### GOAL OF THE EXERCISE
Rewrite the entries from their start through the line containing "var sketch = newSketch(context, id", replacing "program" with "script" and leaving everything else unchanged. Omit the pictures.
________________________________________
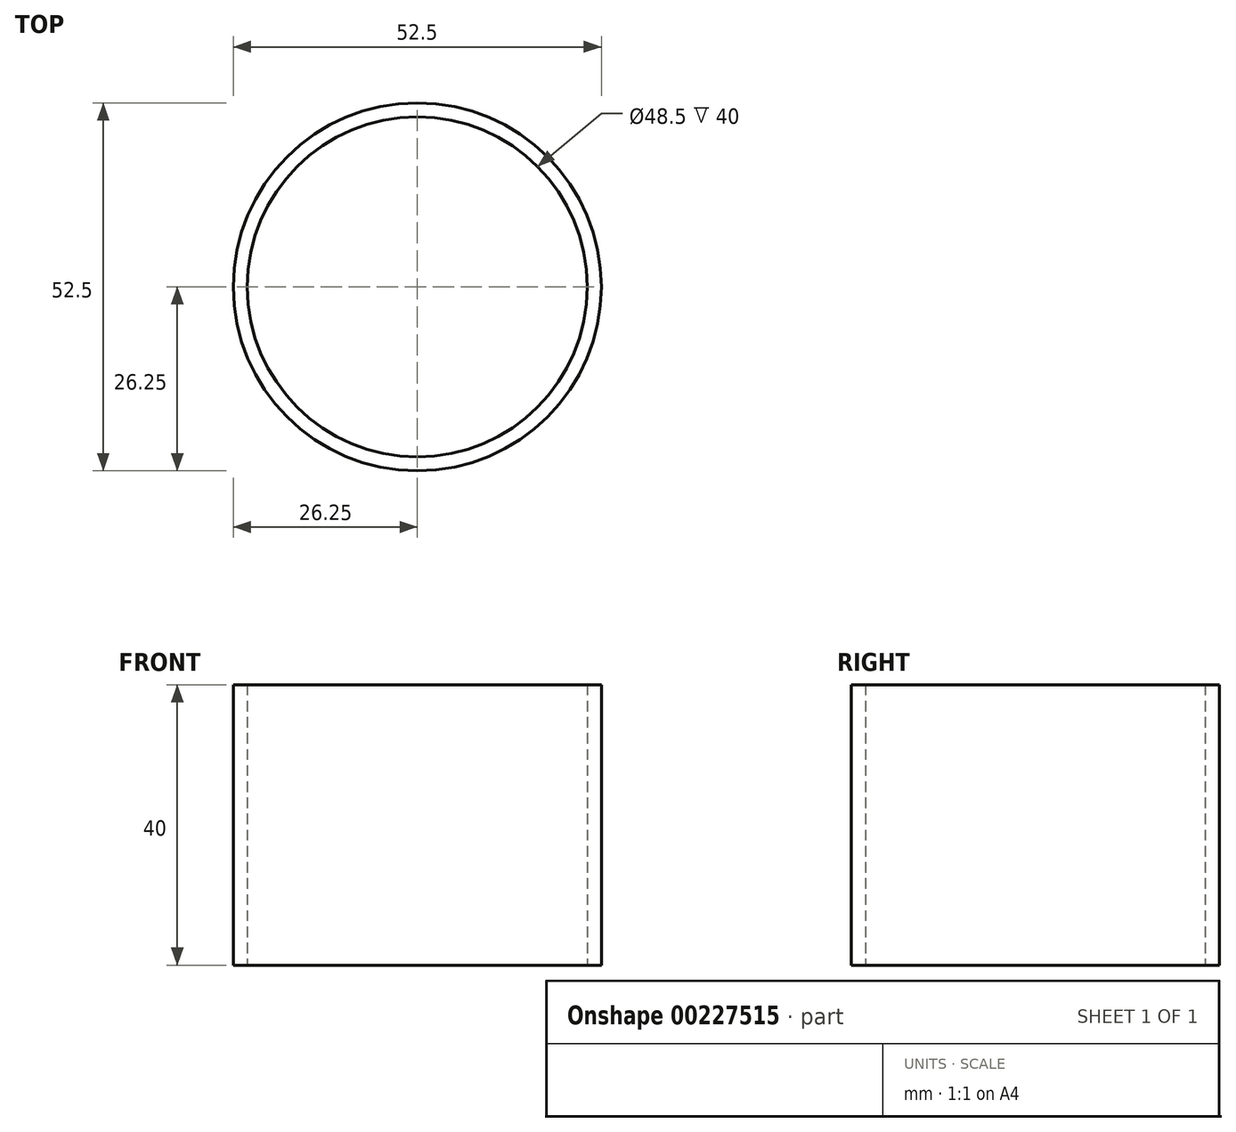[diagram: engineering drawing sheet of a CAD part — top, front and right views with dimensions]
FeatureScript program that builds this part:
annotation { "Feature Type Name" : "Feature", "Feature Type Description" : "" }
export const myFeature = defineFeature(function(context is Context, id is Id, definition is map)
    precondition{}
    {
        {
            var Q0;
            Q0=qCreatedBy(makeId("Top.planeOp"),FACE);
            var sketch = newSketch(context, id + "F0", { "sketchPlane" : qUnion([Q0])});
            skCircle(sketch, "E0", {"center": v(0, 0) * mm, "radius": 24.25 * mm});
            skCircle(sketch, "E1", {"center": v(0, 0) * mm, "radius": 26.25 * mm});
            skCircle(sketch, "E2", {"center": v(0, 0) * mm, "radius": 29.25 * mm});
            skSolve(sketch);
        }
        {
            var Q0;
            Q0=makeQuery(id+"F0.imprint","IMPRINT",FACE,{"disambiguationData":[TD([[makeQuery(id+"F0.imprint","IMPRINT",EDGE,{"derivedFrom":sQuery(id+"F0.wireOp",EDGE,"E0")}),-1.0]])]});
            extrude(context, id + "F1", {"entities" : qUnion([Q0]), "depth" : 40 * mm});
        }
    });
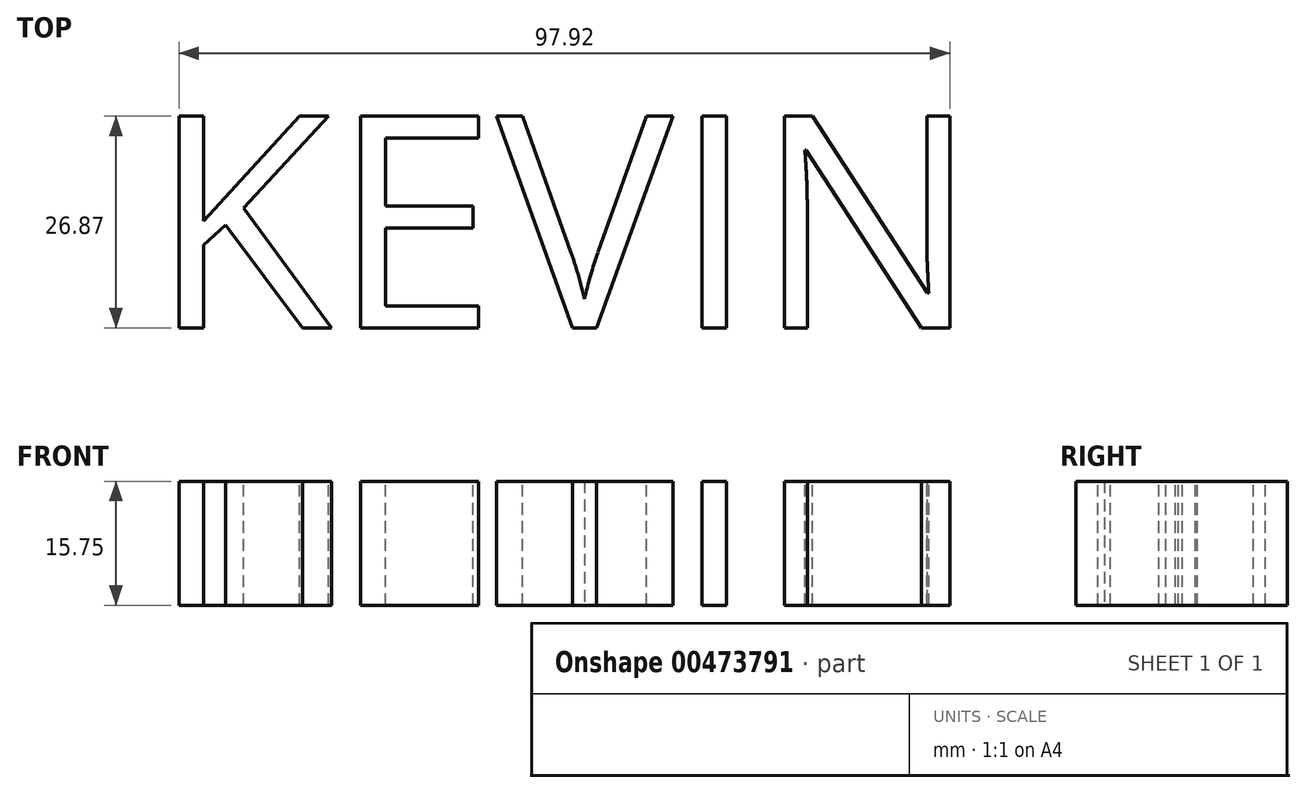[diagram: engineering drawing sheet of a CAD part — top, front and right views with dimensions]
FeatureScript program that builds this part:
________________________________________
### EXERCISE ANSWER
[diagram: engineering drawing sheet of a CAD part — top, front and right views with dimensions]
FeatureScript script that builds this part:
annotation { "Feature Type Name" : "Feature", "Feature Type Description" : "" }
export const myFeature = defineFeature(function(context is Context, id is Id, definition is map)
    precondition{}
    {
        {
            var Q0;
            Q0=qCreatedBy(makeId("Top.planeOp"),FACE);
            var sketch = newSketch(context, id + "F0", { "sketchPlane" : qUnion([Q0])});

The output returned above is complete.